一方その頃、好美は何か忘れているように思えた。そう言えば1人いない様な・・・。そう思っていた好美と光の所に肉屋の店主が近づいて来た、右手には電話の子機が。光が未だに家電を使う人がいるんだと感心していたその時。
ケデール「光さんすみません・・・、私の兄から電話なのですが。」
光「私にですか?もしもし?」
ヤンチ(電話)「もしもし、光さん良かった!!渚さんをうちの店に忘れていませんか?」
そう、3人は焼き肉屋に渚を置きっぱなしにして肉屋に来ていたのだ。ほったらかしにされた本人はやけくそになりランチタイムなのにも関わらず高級焼肉を肴に1人昼呑みしていた、ヤンチが言うにはかなり出来上がっているらしい。
ヤンチ(電話)「私自身は儲かるので良いのですが、お代は光さんから受け取る様にとの一点張りでして。それに本人帰る方法あるんですかね、かなり赤くなってますよ。」
「暴徒の鱗」の屋台は今日は1号車のみの営業なので別に問題ないのだが、本人自身かなり酔っていて『瞬間移動』も使えない位にへろへろになっており下手すれば焼き肉屋に迷惑を掛けかねない。

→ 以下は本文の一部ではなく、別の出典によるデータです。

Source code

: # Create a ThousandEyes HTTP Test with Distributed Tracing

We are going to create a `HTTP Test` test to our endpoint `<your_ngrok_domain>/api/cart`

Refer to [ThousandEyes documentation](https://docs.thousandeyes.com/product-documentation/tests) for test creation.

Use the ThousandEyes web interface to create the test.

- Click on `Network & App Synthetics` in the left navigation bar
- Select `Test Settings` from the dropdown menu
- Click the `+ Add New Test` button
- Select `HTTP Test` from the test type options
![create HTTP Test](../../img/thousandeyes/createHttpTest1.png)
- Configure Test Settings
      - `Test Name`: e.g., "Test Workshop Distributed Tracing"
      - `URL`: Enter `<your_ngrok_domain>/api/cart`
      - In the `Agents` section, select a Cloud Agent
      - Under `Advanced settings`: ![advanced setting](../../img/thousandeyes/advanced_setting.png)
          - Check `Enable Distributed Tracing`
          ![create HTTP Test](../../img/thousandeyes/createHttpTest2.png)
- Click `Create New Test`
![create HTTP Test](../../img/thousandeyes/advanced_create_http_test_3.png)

光「因みに今母の食事代っておいくらになっているんですか?」
ヤンチ(電話)「少々お待ちくださいね。今ですね、えっと・・・。」
光は恐る恐る聞いてみた、電話の向こうでヤンチが途轍もなく長い伝票を見ているのが音だけで伺えた。
ヤンチ(電話)「恐れ入ります、お1人で37万6200円ですね・・・。」
光「え?嘘でしょ?」
ヤンチが言うには店で一番高額な「黒毛和牛ロースの焼きしゃぶ」を1頭分食べ、水の様に生ビールをがぶがぶと呑んだ結果だそうだ。光やガルナスが大食いなのは渚譲りだったのだろうか。
光が1人ドン引きしていると、電話の向こうで遠くからとても嫌な言葉が。
渚(電話)「ヤンチさぁ~ん、焼きしゃぶ追加~。後ビールね。」
光「げっ!!」
これは早く迎えに行かなければとんでもない大騒動になってしまう、『瞬間移動』で迎えに行っても良いが好美は免許を持っていないので軽バンはどうしよう。
一先ず電話を切ってケデールに駐車場で車を預かって貰う様に一言。
光「すみません、すぐに戻りますので。」
ケデール「大変ですね、私の方は全然大丈夫ですよ。」
『瞬間移動』でヤンチの店に向かった光は、中央のテーブルで1人お楽しみの渚を発見した。積まれたジョッキと大皿の量が色々と物語っている。
光「お母さん、どんだけ呑んでんの!!」
ヤンチ「ははは・・・、どうやら私達が別の部屋で話していた頃からお楽しみだった様で。」
渚「光ぃ~、あんたも加わりなさ~い。」
光「馬鹿な事言ってないで帰るよ、それに何で私が代金払わなきゃいけないの。」
渚「良いじゃないか、あんた金持ちなんだからさ。」
光「何言ってんの、後で返しなさいよね。ヤンチさんおいくらですか?」
ヤンチは改めて伝票を取りに行った、数秒後・・・。
ヤンチ「えっとですね・・・、48万9800円ですね・・・。」
光「お母さん、あれから数秒の間に何食べたらそんなに高くなるの!!」
どうやら焼きしゃぶの間に牛タンやカルビ等も注文していて代金が跳ね上がったそうだ、酒もビールだけではなく焼酎やワインにまさかの古酒まで呑んでいる。
ワインに至っては「ロートシルト」をグラスで何杯も呑んでいるのでこの代金になっているのも納得がいった、光は渋々代金を立て替えた。
ヤンチ「ありがとうございます、何かお手伝いしましょうか。」
光「いや大丈夫です、家ですぐベッドに放り込みますので。失礼します。」
何処の世界でも酔っ払いはめんどくさい。